■ **What to produce**
Could you copy the whole piece on acute fear and pain word for word?

In the trenches of acute fear and pain…

I am in the midst of a humbling experience right now. I think what better way to cope with it for me, than to write through the feelings. Martha Beck says, “I never wrote to sell myself, I wrote to save myself”, and I can identify so much with those words.

I am feeling raw this morning with the pain of others that I care deeply about. Raw as only a mother who has watched her son in the emergency room feeling helpless and lost, can. It’s such a terrifying process, and something happening to our babies is unthinkable. And yet sometimes the only choice we are left with is to learn to love harder and to blame and criticize less. When we are lost, angry, scared…. the best version of ourselves is rarely accessible. I am learning that in profound ways lately. So the enemy is that which tells us we are less than, that tells us we should/could do more or better. The enemy is the thought and stories we tell about ourselves or others, that are not generous. The unkind, the criticism, the blame, the anger and the pain.

I have needed to learn as a Clinician that some things are beyond the understanding and help of science. An intersection that requires love of self and patience and compassion for self and others. A personal sense of spirituality in whatever you can grasp onto for hope in times of suffering. But hopefully above all things the ability to “find the light in the darkness”, et lux entebris lucet.” This is a quote that I found in graduate school. I was asked to write a paper on the book Man’s Search for Meaning by Viktor Frankl. It was one of many life changing journeys into myself I would have.

(Dataset records)
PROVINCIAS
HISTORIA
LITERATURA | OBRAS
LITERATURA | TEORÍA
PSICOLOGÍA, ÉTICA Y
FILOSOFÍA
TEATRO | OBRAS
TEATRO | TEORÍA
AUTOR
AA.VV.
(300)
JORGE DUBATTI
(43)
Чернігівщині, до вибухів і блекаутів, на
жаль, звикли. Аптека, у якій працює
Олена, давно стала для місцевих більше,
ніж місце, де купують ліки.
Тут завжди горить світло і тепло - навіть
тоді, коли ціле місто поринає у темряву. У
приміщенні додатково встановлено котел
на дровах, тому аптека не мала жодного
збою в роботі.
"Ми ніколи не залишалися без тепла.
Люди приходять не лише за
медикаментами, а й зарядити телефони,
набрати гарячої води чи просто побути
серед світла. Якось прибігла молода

==

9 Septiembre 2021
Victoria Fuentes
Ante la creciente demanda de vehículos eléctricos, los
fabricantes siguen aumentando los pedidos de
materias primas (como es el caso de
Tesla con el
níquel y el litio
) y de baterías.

...

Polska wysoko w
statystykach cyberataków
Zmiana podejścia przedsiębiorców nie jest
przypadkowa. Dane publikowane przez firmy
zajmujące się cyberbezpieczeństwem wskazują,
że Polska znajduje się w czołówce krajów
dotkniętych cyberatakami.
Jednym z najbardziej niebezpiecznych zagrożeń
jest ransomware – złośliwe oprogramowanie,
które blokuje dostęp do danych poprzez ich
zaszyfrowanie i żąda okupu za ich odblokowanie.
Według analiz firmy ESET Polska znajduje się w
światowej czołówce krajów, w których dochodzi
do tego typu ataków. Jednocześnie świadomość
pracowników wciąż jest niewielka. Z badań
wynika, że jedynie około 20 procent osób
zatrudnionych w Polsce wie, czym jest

■ **Output**
In the trenches of acute fear and pain…

I am in the midst of a humbling experience right now. I think what better way to cope with it for me, than to write through the feelings. Martha Beck says, “I never wrote to sell myself, I wrote to save myself”, and I can identify so much with those words.

I am feeling raw this morning with the pain of others that I care deeply about. Raw as only a mother who has watched her son in the emergency room feeling helpless and lost, can. It’s such a terrifying process, and something happening to our babies is unthinkable. And yet sometimes the only choice we are left with is to learn to love harder and to blame and criticize less. When we are lost, angry, scared…. the best version of ourselves is rarely accessible. I am learning that in profound ways lately. So the enemy is that which tells us we are less than, that tells us we should/could do more or better. The enemy is the thought and stories we tell about ourselves or others, that are not generous. The unkind, the criticism, the blame, the anger and the pain.

I have needed to learn as a Clinician that some things are beyond the understanding and help of science. An intersection that requires love of self and patience and compassion for self and others. A personal sense of spirituality in whatever you can grasp onto for hope in times of suffering. But hopefully above all things the ability to “find the light in the darkness”, et lux entebris lucet.” This is a quote that I found in graduate school. I was asked to write a paper on the book Man’s Search for Meaning by Viktor Frankl. It was one of many life changing journeys into myself I would have.